Nothing in the data should be altered when it is repeated in full.

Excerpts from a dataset
● ● ● ● ● ● ●
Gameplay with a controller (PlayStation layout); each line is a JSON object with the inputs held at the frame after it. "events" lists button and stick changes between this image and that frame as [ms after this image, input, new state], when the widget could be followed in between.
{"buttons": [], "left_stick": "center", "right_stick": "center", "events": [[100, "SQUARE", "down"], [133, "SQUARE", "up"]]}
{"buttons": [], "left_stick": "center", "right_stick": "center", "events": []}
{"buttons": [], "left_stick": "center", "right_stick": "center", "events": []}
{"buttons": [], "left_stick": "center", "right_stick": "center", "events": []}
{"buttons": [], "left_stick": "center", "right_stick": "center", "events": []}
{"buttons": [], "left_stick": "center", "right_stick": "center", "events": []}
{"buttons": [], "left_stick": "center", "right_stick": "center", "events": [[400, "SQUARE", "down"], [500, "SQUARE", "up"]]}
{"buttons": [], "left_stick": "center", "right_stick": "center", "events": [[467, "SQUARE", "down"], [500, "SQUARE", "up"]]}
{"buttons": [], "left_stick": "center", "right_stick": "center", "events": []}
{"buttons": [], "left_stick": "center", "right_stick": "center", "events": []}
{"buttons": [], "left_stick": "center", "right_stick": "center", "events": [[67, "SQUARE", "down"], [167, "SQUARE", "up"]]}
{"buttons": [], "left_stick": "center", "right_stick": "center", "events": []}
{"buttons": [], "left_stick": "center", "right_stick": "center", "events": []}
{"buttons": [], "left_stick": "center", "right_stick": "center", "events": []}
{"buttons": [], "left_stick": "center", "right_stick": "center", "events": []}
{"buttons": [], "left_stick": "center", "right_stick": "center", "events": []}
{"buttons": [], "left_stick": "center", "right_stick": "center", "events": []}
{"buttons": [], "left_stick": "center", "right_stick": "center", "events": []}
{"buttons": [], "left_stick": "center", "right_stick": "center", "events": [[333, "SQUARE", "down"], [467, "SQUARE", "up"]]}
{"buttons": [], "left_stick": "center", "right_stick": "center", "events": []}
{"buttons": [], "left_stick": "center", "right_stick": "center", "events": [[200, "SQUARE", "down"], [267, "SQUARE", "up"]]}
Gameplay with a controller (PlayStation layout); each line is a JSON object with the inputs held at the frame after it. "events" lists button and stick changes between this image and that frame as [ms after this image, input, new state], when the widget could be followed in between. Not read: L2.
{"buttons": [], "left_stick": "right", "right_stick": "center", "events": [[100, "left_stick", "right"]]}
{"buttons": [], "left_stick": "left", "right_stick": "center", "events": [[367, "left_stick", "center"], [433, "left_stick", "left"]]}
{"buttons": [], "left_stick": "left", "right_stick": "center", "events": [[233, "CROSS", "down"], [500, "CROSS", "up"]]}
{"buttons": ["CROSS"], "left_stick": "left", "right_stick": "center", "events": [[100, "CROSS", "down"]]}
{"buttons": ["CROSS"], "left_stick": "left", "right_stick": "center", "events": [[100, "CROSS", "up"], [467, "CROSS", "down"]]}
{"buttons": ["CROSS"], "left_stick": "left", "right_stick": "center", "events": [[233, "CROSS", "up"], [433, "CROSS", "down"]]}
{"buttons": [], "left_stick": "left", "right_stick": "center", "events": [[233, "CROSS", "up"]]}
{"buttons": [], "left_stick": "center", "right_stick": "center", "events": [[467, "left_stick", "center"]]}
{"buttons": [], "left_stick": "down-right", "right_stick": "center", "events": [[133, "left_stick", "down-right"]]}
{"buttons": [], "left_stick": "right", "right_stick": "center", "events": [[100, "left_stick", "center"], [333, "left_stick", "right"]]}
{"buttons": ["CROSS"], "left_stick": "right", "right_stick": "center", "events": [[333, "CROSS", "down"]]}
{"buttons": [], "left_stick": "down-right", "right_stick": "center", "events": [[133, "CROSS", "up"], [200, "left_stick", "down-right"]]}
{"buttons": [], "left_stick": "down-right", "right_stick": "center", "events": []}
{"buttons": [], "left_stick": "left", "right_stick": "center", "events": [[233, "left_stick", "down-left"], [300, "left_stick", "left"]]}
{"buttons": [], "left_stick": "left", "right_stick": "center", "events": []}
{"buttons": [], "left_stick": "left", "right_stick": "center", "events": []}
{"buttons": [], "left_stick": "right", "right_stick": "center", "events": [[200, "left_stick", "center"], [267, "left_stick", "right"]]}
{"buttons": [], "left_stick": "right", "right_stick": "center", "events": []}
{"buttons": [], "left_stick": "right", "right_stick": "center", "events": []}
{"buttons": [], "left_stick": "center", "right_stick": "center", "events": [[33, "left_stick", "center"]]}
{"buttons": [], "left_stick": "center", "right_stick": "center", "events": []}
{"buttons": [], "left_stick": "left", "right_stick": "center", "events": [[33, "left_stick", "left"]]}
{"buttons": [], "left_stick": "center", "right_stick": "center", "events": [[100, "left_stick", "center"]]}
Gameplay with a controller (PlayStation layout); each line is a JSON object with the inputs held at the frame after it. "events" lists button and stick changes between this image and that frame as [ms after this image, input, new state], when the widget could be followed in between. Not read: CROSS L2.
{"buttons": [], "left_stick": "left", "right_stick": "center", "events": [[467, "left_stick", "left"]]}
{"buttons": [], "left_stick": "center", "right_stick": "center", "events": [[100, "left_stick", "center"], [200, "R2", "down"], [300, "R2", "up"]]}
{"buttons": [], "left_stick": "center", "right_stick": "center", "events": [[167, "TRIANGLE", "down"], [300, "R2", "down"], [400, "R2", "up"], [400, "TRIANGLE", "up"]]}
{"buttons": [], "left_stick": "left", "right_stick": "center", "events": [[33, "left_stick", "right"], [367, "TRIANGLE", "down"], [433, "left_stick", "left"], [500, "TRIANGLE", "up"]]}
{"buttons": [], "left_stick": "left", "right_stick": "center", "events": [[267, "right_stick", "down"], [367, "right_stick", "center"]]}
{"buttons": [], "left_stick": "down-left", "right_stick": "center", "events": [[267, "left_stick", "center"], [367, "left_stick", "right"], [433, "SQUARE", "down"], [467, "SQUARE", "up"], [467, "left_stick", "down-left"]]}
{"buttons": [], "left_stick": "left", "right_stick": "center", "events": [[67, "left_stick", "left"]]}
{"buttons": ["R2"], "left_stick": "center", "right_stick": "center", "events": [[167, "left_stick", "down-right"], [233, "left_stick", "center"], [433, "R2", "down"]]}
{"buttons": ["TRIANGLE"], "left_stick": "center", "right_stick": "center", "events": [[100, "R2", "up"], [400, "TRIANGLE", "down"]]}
● ● ● ● ● ● ●
Solution to this problem
Gameplay with a controller (PlayStation layout); each line is a JSON object with the inputs held at the frame after it. "events" lists button and stick changes between this image and that frame as [ms after this image, input, new state], when the widget could be followed in between.
{"buttons": [], "left_stick": "center", "right_stick": "center", "events": [[100, "SQUARE", "down"], [133, "SQUARE", "up"]]}
{"buttons": [], "left_stick": "center", "right_stick": "center", "events": []}
{"buttons": [], "left_stick": "center", "right_stick": "center", "events": []}
{"buttons": [], "left_stick": "center", "right_stick": "center", "events": []}
{"buttons": [], "left_stick": "center", "right_stick": "center", "events": []}
{"buttons": [], "left_stick": "center", "right_stick": "center", "events": []}
{"buttons": [], "left_stick": "center", "right_stick": "center", "events": [[400, "SQUARE", "down"], [500, "SQUARE", "up"]]}
{"buttons": [], "left_stick": "center", "right_stick": "center", "events": [[467, "SQUARE", "down"], [500, "SQUARE", "up"]]}
{"buttons": [], "left_stick": "center", "right_stick": "center", "events": []}
{"buttons": [], "left_stick": "center", "right_stick": "center", "events": []}
{"buttons": [], "left_stick": "center", "right_stick": "center", "events": [[67, "SQUARE", "down"], [167, "SQUARE", "up"]]}
{"buttons": [], "left_stick": "center", "right_stick": "center", "events": []}
{"buttons": [], "left_stick": "center", "right_stick": "center", "events": []}
{"buttons": [], "left_stick": "center", "right_stick": "center", "events": []}
{"buttons": [], "left_stick": "center", "right_stick": "center", "events": []}
{"buttons": [], "left_stick": "center", "right_stick": "center", "events": []}
{"buttons": [], "left_stick": "center", "right_stick": "center", "events": []}
{"buttons": [], "left_stick": "center", "right_stick": "center", "events": []}
{"buttons": [], "left_stick": "center", "right_stick": "center", "events": [[333, "SQUARE", "down"], [467, "SQUARE", "up"]]}
{"buttons": [], "left_stick": "center", "right_stick": "center", "events": []}
{"buttons": [], "left_stick": "center", "right_stick": "center", "events": [[200, "SQUARE", "down"], [267, "SQUARE", "up"]]}
Gameplay with a controller (PlayStation layout); each line is a JSON object with the inputs held at the frame after it. "events" lists button and stick changes between this image and that frame as [ms after this image, input, new state], when the widget could be followed in between. Not read: L2.
{"buttons": [], "left_stick": "right", "right_stick": "center", "events": [[100, "left_stick", "right"]]}
{"buttons": [], "left_stick": "left", "right_stick": "center", "events": [[367, "left_stick", "center"], [433, "left_stick", "left"]]}
{"buttons": [], "left_stick": "left", "right_stick": "center", "events": [[233, "CROSS", "down"], [500, "CROSS", "up"]]}
{"buttons": ["CROSS"], "left_stick": "left", "right_stick": "center", "events": [[100, "CROSS", "down"]]}
{"buttons": ["CROSS"], "left_stick": "left", "right_stick": "center", "events": [[100, "CROSS", "up"], [467, "CROSS", "down"]]}
{"buttons": ["CROSS"], "left_stick": "left", "right_stick": "center", "events": [[233, "CROSS", "up"], [433, "CROSS", "down"]]}
{"buttons": [], "left_stick": "left", "right_stick": "center", "events": [[233, "CROSS", "up"]]}
{"buttons": [], "left_stick": "center", "right_stick": "center", "events": [[467, "left_stick", "center"]]}
{"buttons": [], "left_stick": "down-right", "right_stick": "center", "events": [[133, "left_stick", "down-right"]]}
{"buttons": [], "left_stick": "right", "right_stick": "center", "events": [[100, "left_stick", "center"], [333, "left_stick", "right"]]}
{"buttons": ["CROSS"], "left_stick": "right", "right_stick": "center", "events": [[333, "CROSS", "down"]]}
{"buttons": [], "left_stick": "down-right", "right_stick": "center", "events": [[133, "CROSS", "up"], [200, "left_stick", "down-right"]]}
{"buttons": [], "left_stick": "down-right", "right_stick": "center", "events": []}
{"buttons": [], "left_stick": "left", "right_stick": "center", "events": [[233, "left_stick", "down-left"], [300, "left_stick", "left"]]}
{"buttons": [], "left_stick": "left", "right_stick": "center", "events": []}
{"buttons": [], "left_stick": "left", "right_stick": "center", "events": []}
{"buttons": [], "left_stick": "right", "right_stick": "center", "events": [[200, "left_stick", "center"], [267, "left_stick", "right"]]}
{"buttons": [], "left_stick": "right", "right_stick": "center", "events": []}
{"buttons": [], "left_stick": "right", "right_stick": "center", "events": []}
{"buttons": [], "left_stick": "center", "right_stick": "center", "events": [[33, "left_stick", "center"]]}
{"buttons": [], "left_stick": "center", "right_stick": "center", "events": []}
{"buttons": [], "left_stick": "left", "right_stick": "center", "events": [[33, "left_stick", "left"]]}
{"buttons": [], "left_stick": "center", "right_stick": "center", "events": [[100, "left_stick", "center"]]}
Gameplay with a controller (PlayStation layout); each line is a JSON object with the inputs held at the frame after it. "events" lists button and stick changes between this image and that frame as [ms after this image, input, new state], when the widget could be followed in between. Not read: CROSS L2.
{"buttons": [], "left_stick": "left", "right_stick": "center", "events": [[467, "left_stick", "left"]]}
{"buttons": [], "left_stick": "center", "right_stick": "center", "events": [[100, "left_stick", "center"], [200, "R2", "down"], [300, "R2", "up"]]}
{"buttons": [], "left_stick": "center", "right_stick": "center", "events": [[167, "TRIANGLE", "down"], [300, "R2", "down"], [400, "R2", "up"], [400, "TRIANGLE", "up"]]}
{"buttons": [], "left_stick": "left", "right_stick": "center", "events": [[33, "left_stick", "right"], [367, "TRIANGLE", "down"], [433, "left_stick", "left"], [500, "TRIANGLE", "up"]]}
{"buttons": [], "left_stick": "left", "right_stick": "center", "events": [[267, "right_stick", "down"], [367, "right_stick", "center"]]}
{"buttons": [], "left_stick": "down-left", "right_stick": "center", "events": [[267, "left_stick", "center"], [367, "left_stick", "right"], [433, "SQUARE", "down"], [467, "SQUARE", "up"], [467, "left_stick", "down-left"]]}
{"buttons": [], "left_stick": "left", "right_stick": "center", "events": [[67, "left_stick", "left"]]}
{"buttons": ["R2"], "left_stick": "center", "right_stick": "center", "events": [[167, "left_stick", "down-right"], [233, "left_stick", "center"], [433, "R2", "down"]]}
{"buttons": ["TRIANGLE"], "left_stick": "center", "right_stick": "center", "events": [[100, "R2", "up"], [400, "TRIANGLE", "down"]]}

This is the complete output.